MediaBridge

Each S3 bucket is registered with its own IAM credentials, CloudFront configuration, display name, and root path. Admins assign users to specific buckets and control delete permission per assignment independently. Users see only the buckets they are assigned to. AWS credentials, bucket names, and S3 paths never leave the server. A user with access to one bucket has zero visibility into others even if they share the same AWS account.

File listings are served from a local metadata cache rather than hitting S3 on every page load. On a cache miss, the server paginates through S3 ListObjectsV2 to completion and stores the result. Browse data feeds directly into the search engine: folders you have already opened are pre-indexed, so the next search skips those S3 round trips entirely. The file browser supports inline preview (images, video, and PDFs render natively in-page without opening a new tab), grid and list view toggle, bulk select with bulk delete, and virtual folder creation that exists in the UI only until the first file is uploaded into it.

Files travel from the browser straight to S3. The MediaBridge server is never in the upload path. The backend generates a presigned PUT URL with content-type and content-length-range constraints baked into the signature, so S3 enforces the 25MB file size limit itself at the infrastructure level regardless of what the client sends. Multiple files upload in parallel with per-file progress bars. Before the presign request is made, the frontend checks for filename collisions in the current folder and prompts for explicit confirmation before any overwrite proceeds.

Search runs over WebSocket and streams results folder by folder as the engine walks the tree. No waiting for a full scan to complete before seeing anything. The traversal engine uses a LIFO task queue with up to ten concurrent workers doing depth-first S3 listing.
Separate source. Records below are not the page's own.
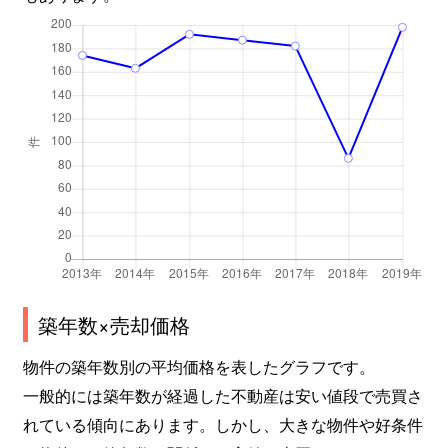
築年数×売却価格
物件の築年数別の平均価格を表したグラフです。
一般的には築年数が経過した不動産は安い値段で売買さ
れている傾向にあります。しかし、大きな物件や好条件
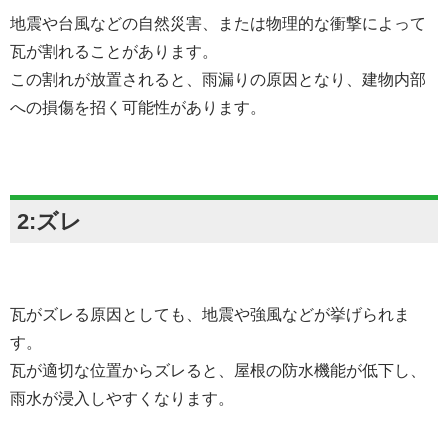
地震や台風などの自然災害、または物理的な衝撃によって
瓦が割れることがあります。
この割れが放置されると、雨漏りの原因となり、建物内部
への損傷を招く可能性があります。
2:ズレ
瓦がズレる原因としても、地震や強風などが挙げられま
す。
瓦が適切な位置からズレると、屋根の防水機能が低下し、
雨水が浸入しやすくなります。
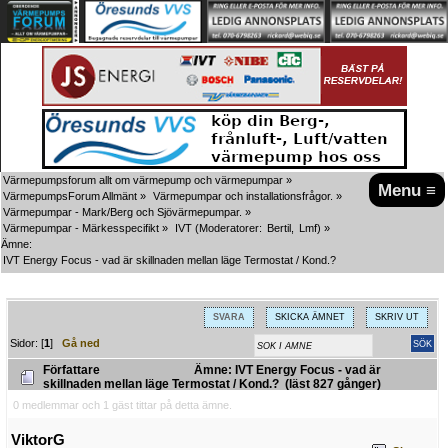
Värmepumpsforum allt om värmepump och värmepumpar
»
Menu ≡
VärmepumpsForum Allmänt
»
Värmepumpar och installationsfrågor.
»
Värmepumpar - Mark/Berg och Sjövärmepumpar.
»
Värmepumpar - Märkesspecifikt
»
IVT
(Moderatorer:
Bertil
,
Lmf
) »
Ämne:
IVT Energy Focus - vad är skillnaden mellan läge Termostat / Kond.?
SVARA
SKICKA ÄMNET
SKRIV UT
Sidor: [
1
]
Gå ned
Författare
Ämne: IVT Energy Focus - vad är
skillnaden mellan läge Termostat / Kond.? (läst 827 gånger)
0 medlemmar och 1 gäst tittar på detta ämne.
ViktorG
Each folder is tracked with two independent flags: is_listed (direct contents cached from a previous browse) and is_complete (entire subtree including all descendants fully cached). Once a subtree is marked complete, all future searches read from SQL with zero S3 calls. Completeness is shared across users: one person doing a full traversal makes every subsequent search instant for everyone with access to that prefix.

From the bucket grid, before entering any individual bucket, a single search query fans out across all accessible buckets simultaneously. One WebSocket per bucket opens in parallel, each running the full DFS traversal engine independently. A live status bar shows which folder each worker is currently scanning across all buckets at once, giving real-time visibility into the work in progress. Results from all buckets stream into a unified view as they arrive, with grid and list modes, inline preview, and click-to-navigate directly from a folder result into that folder in the file browser.

When any user or process accesses an archived S3 object (Glacier or Deep Archive), the full restore pipeline fires automatically with no human intervention at any step. CloudTrail captures the access attempt, EventBridge routes the event to a Lambda, which calls MediaBridge to log the request. MediaBridge crons trigger RestoreObject on AWS, send a pre-notify email when the restore is initiated, and send a completion email when AWS fires ObjectRestore:Completed via a second Lambda. Notifications are batched per user with a 120-second debounce window: hitting 44 archived files at once produces one email listing all of them, not 44 separate messages. A 23-hour polling backstop handles the edge case where AWS never emits the completion event. The full pipeline is visible in the admin UI as a four-step card: user identified, restore initiated, file restored, user notified.

A single combined Lambda handles both thumbnail generation and cache eviction, connected to 33 S3 buckets via ObjectCreated and ObjectRemoved event notifications. Image files get a 400x300 JPEG thumbnail generated via Sharp at quality 85. Non-image files (PDF, Word, Excel, video, audio, archive, code) get a colour-coded SVG icon matching the file type, served directly without rasterisation. On file delete, the corresponding thumbnail is deleted automatically. The same Lambda fires cache eviction on MediaBridge for every external S3 change, whether from rclone, CLI, AWS console, or any other source, so the file browser always reflects the actual bucket state regardless of how files got there.

Every request is validated against the user's assigned root path on the server. Any path that steps outside the assigned boundary (path traversal, encoded slashes, anything) triggers immediate force logout: the account is blacklisted, all active JWTs for that user are invalidated server-side before their natural expiry, and the frontend is redirected to login. Refresh token rotation includes reuse detection: if a consumed token is presented again, it indicates interception, and the account is force-logged out instantly. AWS credentials are encrypted at rest with AES-256-CBC. S3 buckets are locked behind CloudFront Origin Access Control with no direct public access to the bucket at any time.